Per quanto riguarda lo stordimento e l’abbattimento invece, la normativa comunitaria che disciplina il benessere dei pesci durante queste fasi non specifica quali siano le procedure idonee, né per i pesci come categoria, né tantomeno per le singole specie. Questo fa sì che i metodi di stordimento più diffusi siano inadeguati e inutilmente dolorosi per gli animali.
Per fare un esempio, molto spesso i pesci vengono semplicemente rimossi dall’acqua e lasciati soffocare nell’aria senza stordimento. Così facendo muoiono dopo una lunga e lenta agonia. In altri casi vengono immersi ancora vivi e coscienti in una sospensione di acqua e ghiaccio: anche in questo caso la morte avviene per asfissia ed è fortemente dolorosa.

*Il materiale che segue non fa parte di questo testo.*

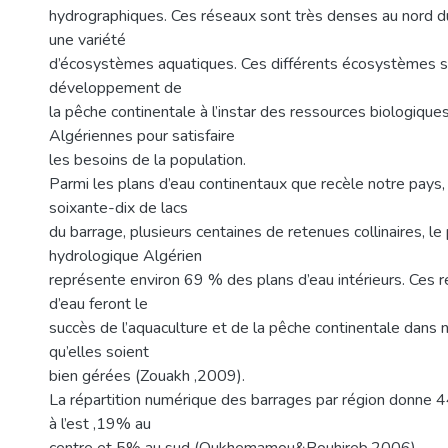
hydrographiques. Ces réseaux sont très denses au nord du
une variété
d’écosystèmes aquatiques. Ces différents écosystèmes son
développement de
la pêche continentale à l’instar des ressources biologique
Algériennes pour satisfaire
les besoins de la population.
Parmi les plans d’eau continentaux que recèle notre pays, i
soixante-dix de lacs
du barrage, plusieurs centaines de retenues collinaires, le
hydrologique Algérien
représente environ 69 % des plans d’eau intérieurs. Ces 
d’eau feront le
succès de l’aquaculture et de la pêche continentale dans 
qu’elles soient
bien gérées (Zouakh ,2009).
La répartition numérique des barrages par région donne 
à l’est ,19% au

I pesci sono gli animali più macellati, ma anche quelli meno tutelati al mondo. Si stima che, nel 2030 per far fronte alla domanda crescente, il 60 per cento del pesce consumato deriverà da allevamenti ittici. Via via che la quota di pesci allevati in maniera intensiva aumenterà, bisognerà anche imporre criteri di gestione che siano adeguati alla loro natura e riducano il loro dolore.
Dal 2018 Essere Animali manda avanti la campagna #AncheiPesci per spingere la grande distribuzione organizzata a adottare policy di allevamento che limitino al minimo la sofferenza dei pesci allevati nelle loro filiere. Oltre l’80 per cento degli acquisti dei prodotti ittici avviene attraverso i canali della grande distribuzione, perciò è qui che il cambiamento dovrà partire. Per questo ogni cittadino può chiedere alla grande distribuzione – attraverso la firma di una petizione – di vincolare gli allevamenti fornitori ad adottare policy che pongano fine all’agonia di questi esseri senzienti.
Anche se silenziosa, la loro sofferenza non può rimanere inascoltata.